ZADANIE »
Czy możesz ponownie podać wszystkie poniższe wiersze słowo w słowo, pomijając w odpowiedzi obrazy?

╭─ DANE ROBOCZE

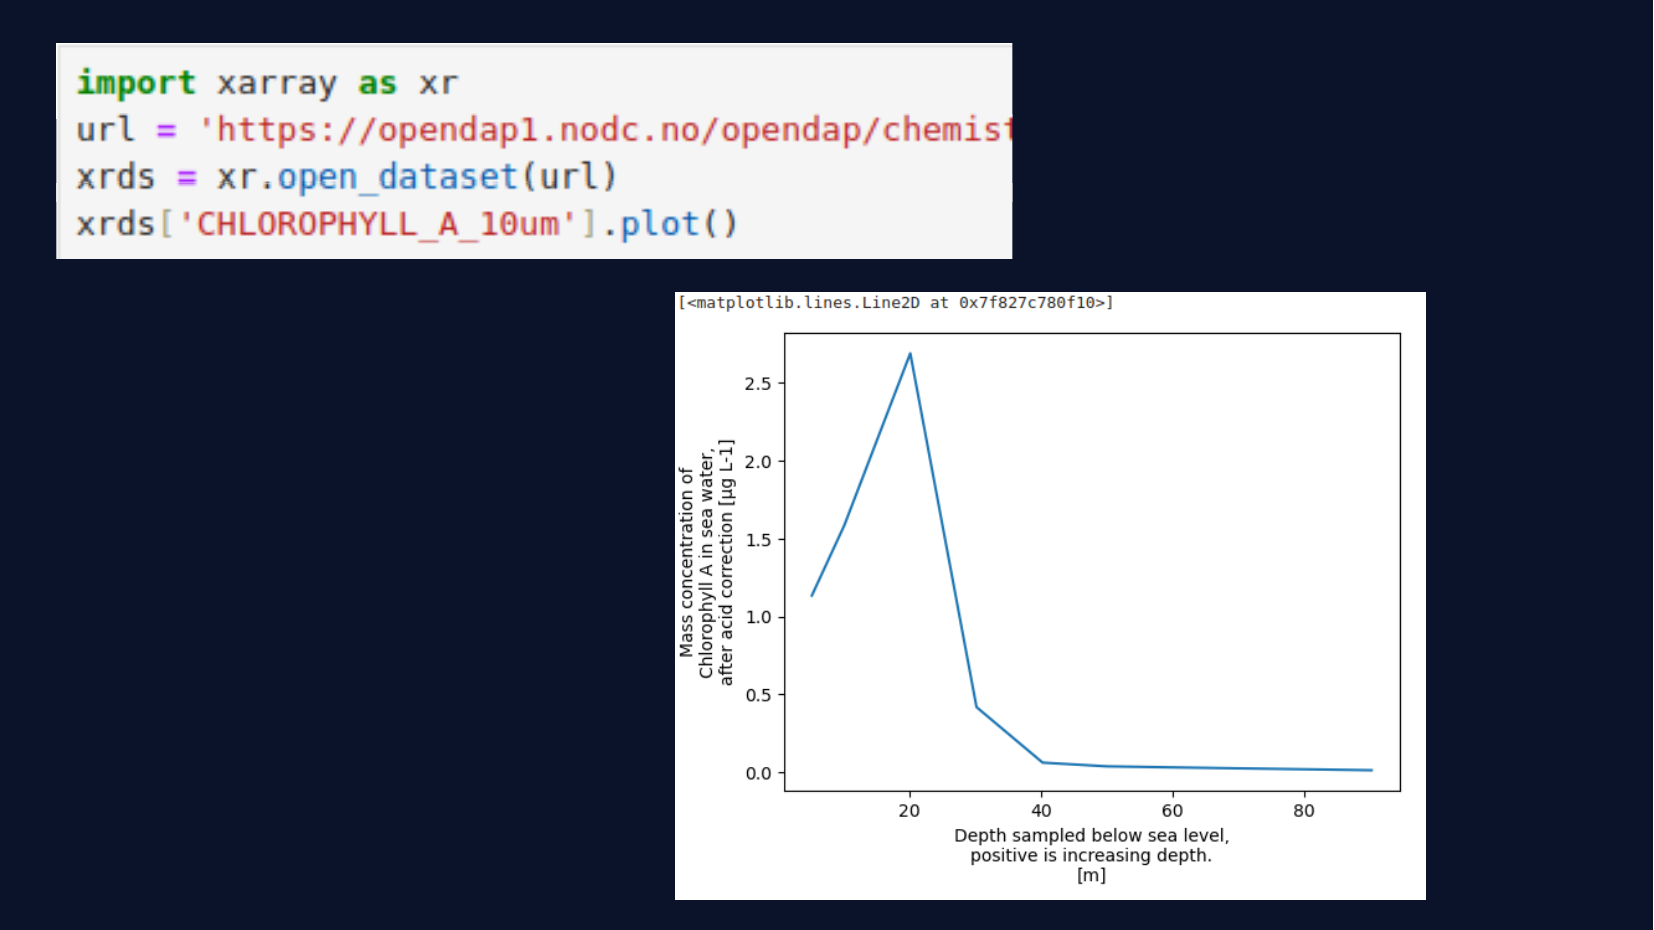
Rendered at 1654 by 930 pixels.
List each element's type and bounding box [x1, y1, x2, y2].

picture [675, 292, 1426, 901]
picture [56, 43, 1013, 259]
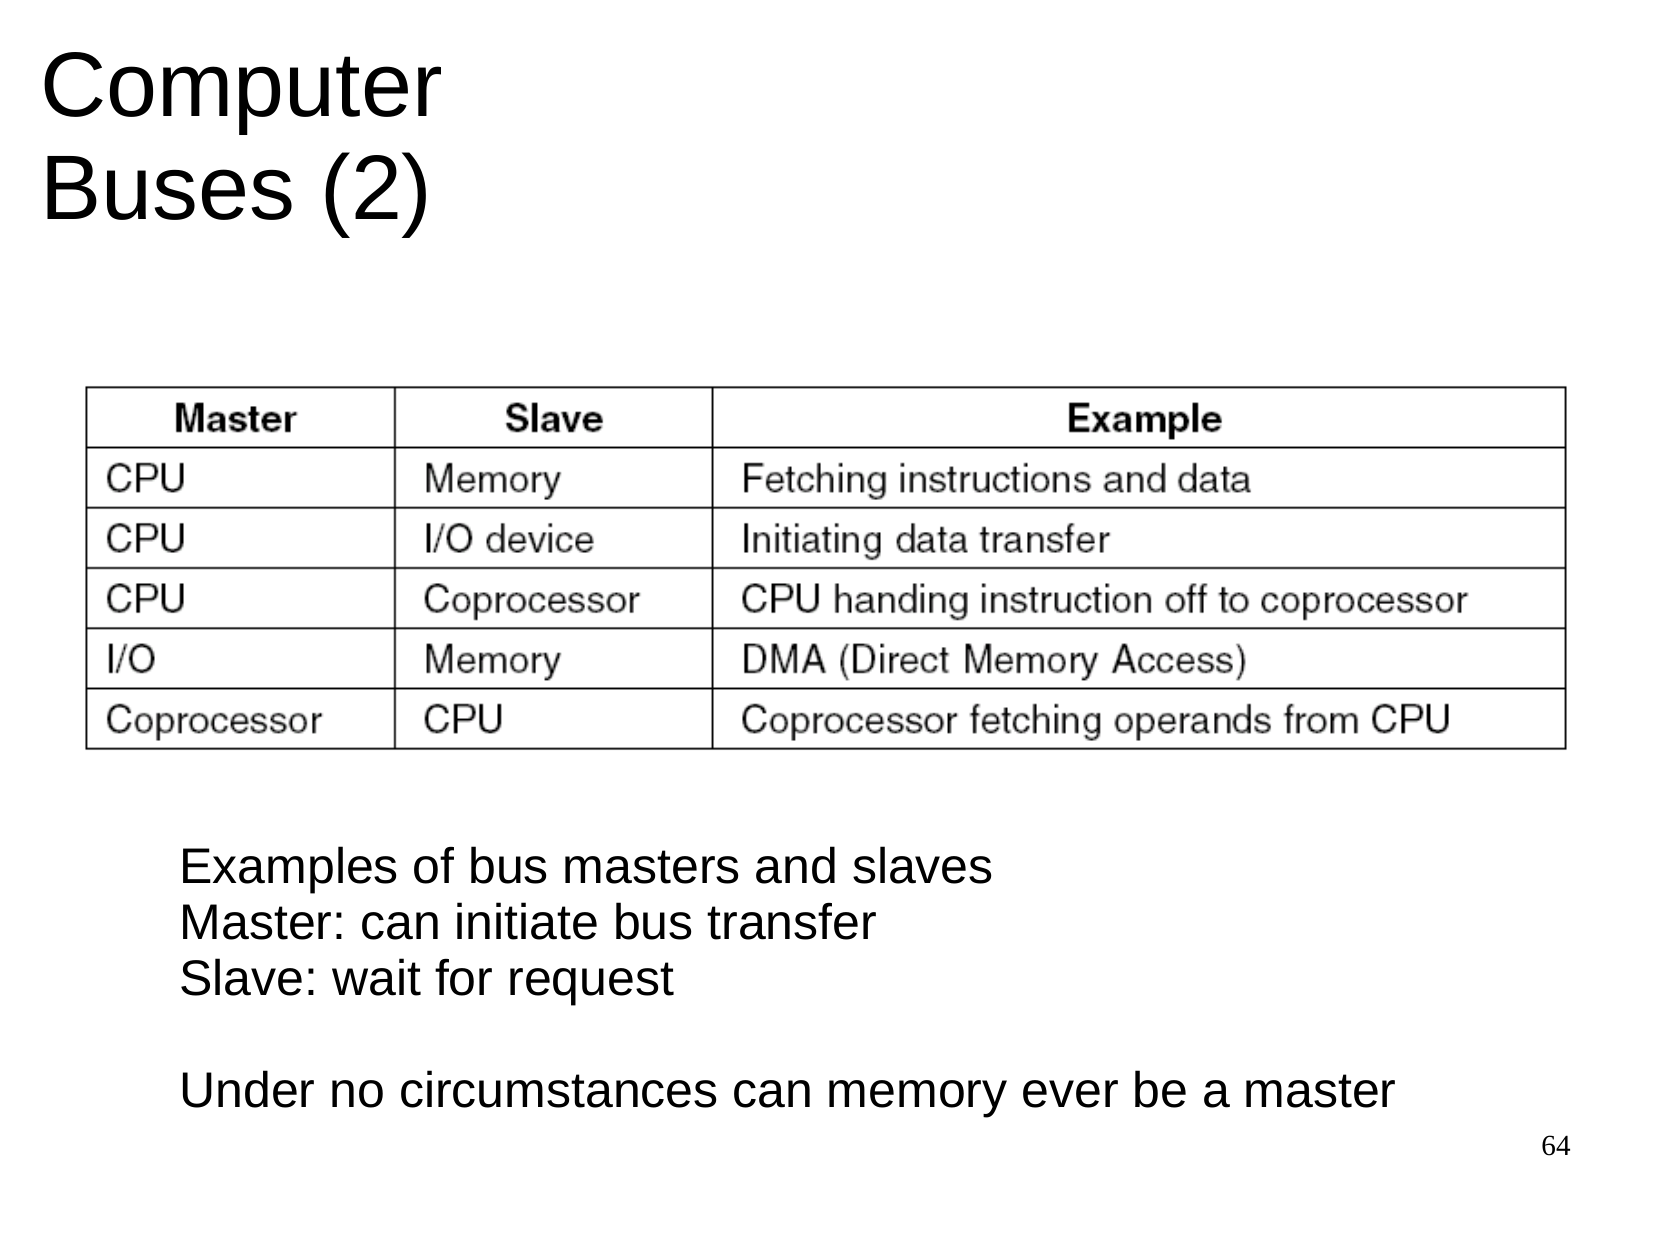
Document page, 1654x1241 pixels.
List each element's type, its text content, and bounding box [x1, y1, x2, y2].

text_box Examples of bus masters and slaves Master: can initiate bus transfer Slave: wait for request Under no circumstances can memory ever be a master [165, 831, 1516, 1128]
title Computer Buses (2) [40, 32, 586, 241]
picture [75, 374, 1576, 761]
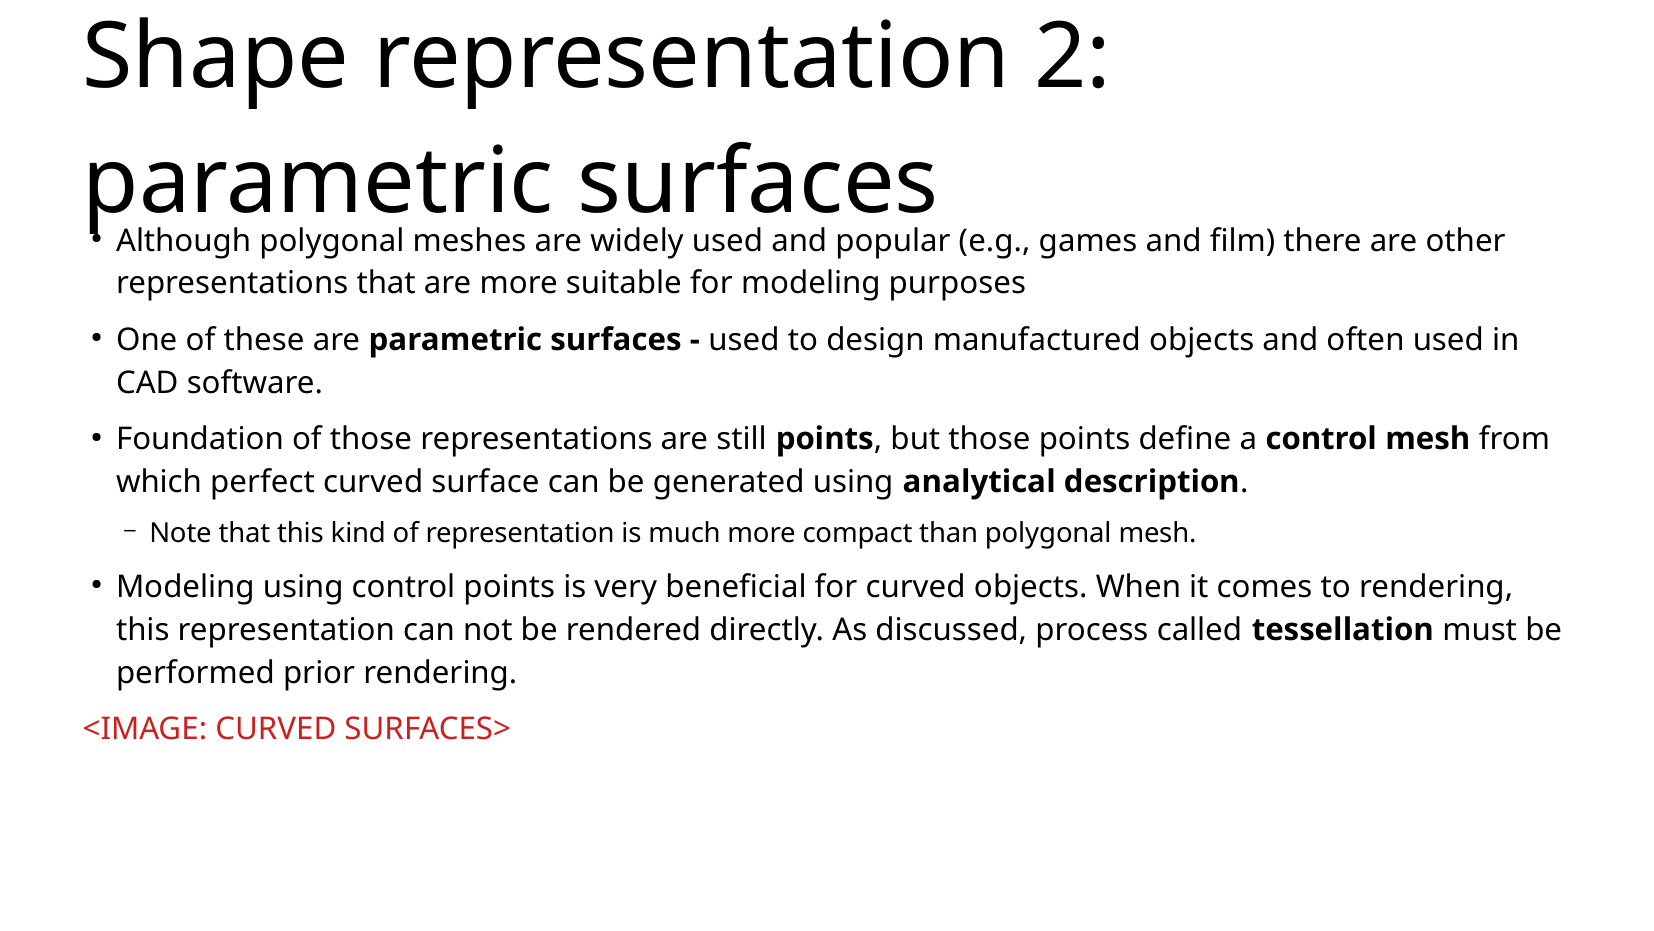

╰─

PEŁNA ODPOWIEDŹ »
Rendered at 1654 by 930 pixels.
List each element's type and bounding box [x1, y1, x2, y2].

picture [675, 292, 1426, 901]
picture [56, 43, 1013, 259]
Document page, 1654x1241 pixels.
List each element's type, its text content, and bounding box [x1, y1, x2, y2].

text_box Examples of bus masters and slaves Master: can initiate bus transfer Slave: wait for request Under no circumstances can memory ever be a master [165, 831, 1516, 1128]
title Computer Buses (2) [40, 32, 586, 241]
picture [75, 374, 1576, 761]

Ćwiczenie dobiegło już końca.